Um desses exemplos foi o famoso Rongzom Chökyi Zangpo (Rongzompa), do século XI. Ele é conhecido como um dos maiores tradutores, estudiosos e yogis do Tibete. Rongzompa era um Ngakpa, ele tinha dois filhos, e seus escritos contêm mais de 100 volumes, e incluiem comentários e tratados que variavam da Filosofia Mahayana à prática tântrica, Dzogchen, gramática e tópicos de agricultura e pecuária leiteira.

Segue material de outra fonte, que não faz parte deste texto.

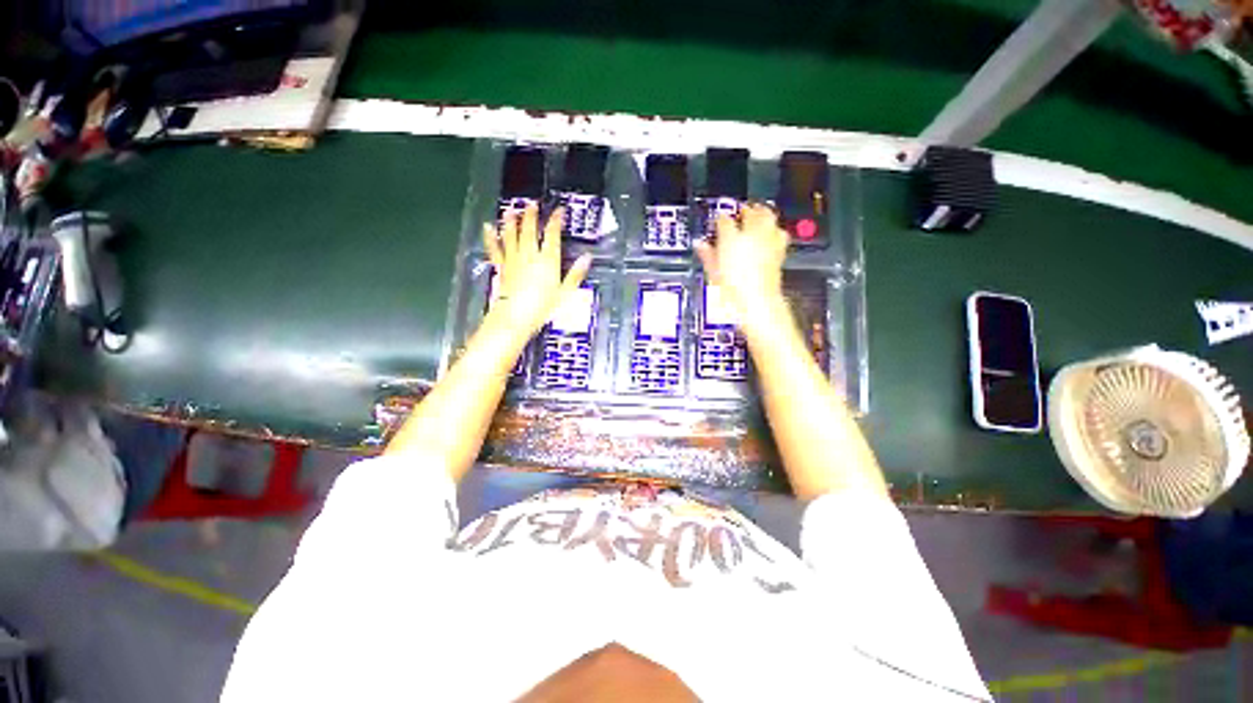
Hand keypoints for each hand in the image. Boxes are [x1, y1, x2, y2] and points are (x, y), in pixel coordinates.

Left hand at [483, 205, 591, 339]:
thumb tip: (587, 258)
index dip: (556, 221)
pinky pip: (496, 249)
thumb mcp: (565, 293)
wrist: (516, 316)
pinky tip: (488, 228)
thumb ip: (575, 274)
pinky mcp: (502, 267)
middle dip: (531, 216)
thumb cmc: (543, 307)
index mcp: (548, 260)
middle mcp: (530, 255)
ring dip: (511, 222)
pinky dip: (492, 238)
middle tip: (531, 204)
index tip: (559, 211)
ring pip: (512, 236)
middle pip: (530, 231)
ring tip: (511, 210)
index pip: (552, 236)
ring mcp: (514, 260)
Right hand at [694, 203, 789, 336]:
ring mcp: (768, 242)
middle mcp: (753, 236)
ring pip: (769, 217)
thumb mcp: (713, 275)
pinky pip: (779, 233)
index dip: (719, 219)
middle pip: (752, 211)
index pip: (724, 220)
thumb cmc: (733, 293)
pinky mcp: (779, 252)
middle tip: (740, 212)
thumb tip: (700, 245)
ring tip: (758, 216)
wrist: (757, 306)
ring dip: (763, 214)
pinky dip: (774, 230)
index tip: (717, 221)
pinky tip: (770, 236)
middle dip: (746, 209)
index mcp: (731, 239)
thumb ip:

Isto não é para subestimar a importância e relevância de um forte ramo monástico, que é muito importante; é igualmente importante a existência de praticantes e devotos leigos; ambos os grupos dependem um do outro para uma comunidade forte que preserva a sabedoria do Buda Dharma. Todas essas diferentes formas de expressão e de viver essa vida de cultivo do caminho são importantes, entrelaçadas e mutuamente dependentes. No ocidente, hoje, a tradição da sangha ordenada vestida de branco começou a aparecer, como era de se esperar. Esta forma particular de ordenação é muito adequada às condições modernas do ocidente, onde o monasticismo tradicional enfrenta muitas dificuldades.